The most direct approach is to use closed-ref database search to match reads against known microbes. This 'old school' method is imperfect... but fast and easy. I would start there.
https://docs.qiime2.org/2019.7/plugins/available/vsearch/cluster-features-closed-reference/

Let's see if there is a good 'new school' method for dealing with multiple regions. @Mehrbod_Estaki @jwdebelius

Colin

jwdebelius · September 17, 2019, 1:21pm

There's a technique call Smurf for scaffolding reads using kmer based alignment where they do an iterative demultiplexing.

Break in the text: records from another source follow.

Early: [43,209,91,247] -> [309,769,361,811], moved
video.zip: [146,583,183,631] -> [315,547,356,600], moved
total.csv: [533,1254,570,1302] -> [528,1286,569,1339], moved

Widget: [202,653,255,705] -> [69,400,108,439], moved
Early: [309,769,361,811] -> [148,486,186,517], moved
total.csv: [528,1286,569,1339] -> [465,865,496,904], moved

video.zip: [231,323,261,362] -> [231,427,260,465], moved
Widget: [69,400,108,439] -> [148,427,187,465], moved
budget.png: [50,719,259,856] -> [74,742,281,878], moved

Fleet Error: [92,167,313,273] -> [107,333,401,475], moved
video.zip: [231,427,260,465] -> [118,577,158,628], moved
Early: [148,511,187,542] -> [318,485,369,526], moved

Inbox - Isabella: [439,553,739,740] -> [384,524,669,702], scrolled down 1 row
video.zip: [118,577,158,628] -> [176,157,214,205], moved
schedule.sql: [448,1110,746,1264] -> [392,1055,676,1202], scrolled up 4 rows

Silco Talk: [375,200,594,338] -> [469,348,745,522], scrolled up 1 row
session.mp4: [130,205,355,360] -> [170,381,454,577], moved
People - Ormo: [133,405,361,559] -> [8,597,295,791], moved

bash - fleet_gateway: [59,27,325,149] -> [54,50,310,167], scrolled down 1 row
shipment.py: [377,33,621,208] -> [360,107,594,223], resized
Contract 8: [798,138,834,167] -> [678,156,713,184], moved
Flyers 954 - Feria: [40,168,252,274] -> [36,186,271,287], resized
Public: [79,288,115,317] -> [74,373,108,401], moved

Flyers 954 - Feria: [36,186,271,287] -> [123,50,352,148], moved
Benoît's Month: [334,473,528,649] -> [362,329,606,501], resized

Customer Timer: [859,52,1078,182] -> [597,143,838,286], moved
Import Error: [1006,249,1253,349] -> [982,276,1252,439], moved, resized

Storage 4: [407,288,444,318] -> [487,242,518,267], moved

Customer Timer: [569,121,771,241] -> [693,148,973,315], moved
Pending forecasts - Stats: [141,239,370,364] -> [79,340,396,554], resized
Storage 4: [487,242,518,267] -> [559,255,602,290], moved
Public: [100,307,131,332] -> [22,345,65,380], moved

The pro is that it is (in theory) a really cool method and is probably better than closed reference picking. (Insert obligatory skeptical comment about species level resolution, known databases, and 16s rRNA sequencing in general). In theory, you should be able to run it on any database with any set of primers you're interested in. In practice, it only runs in Matlab which is proprietary and has proven difficult to run on anything other then their example data.

So, I think @colinbrislawn's recommendation is probably a good one. Or, I might look at a single hypervariable region.

Best,
Justine

Nicholas_Bokulich · September 17, 2019, 2:25pm

Since you still have the primers attached, it would be straightforward to use q2-cutadapt to trim primers and split your data by primer set all in one go, as @colinbrislawn suggested. Use qiime cutadapt trim-paired (or trim-single if your reads are not paired). See the --help documentation for more details.

system · October 18, 2019, 8:39pm

This topic was automatically closed 31 days after the last reply. New replies are no longer allowed.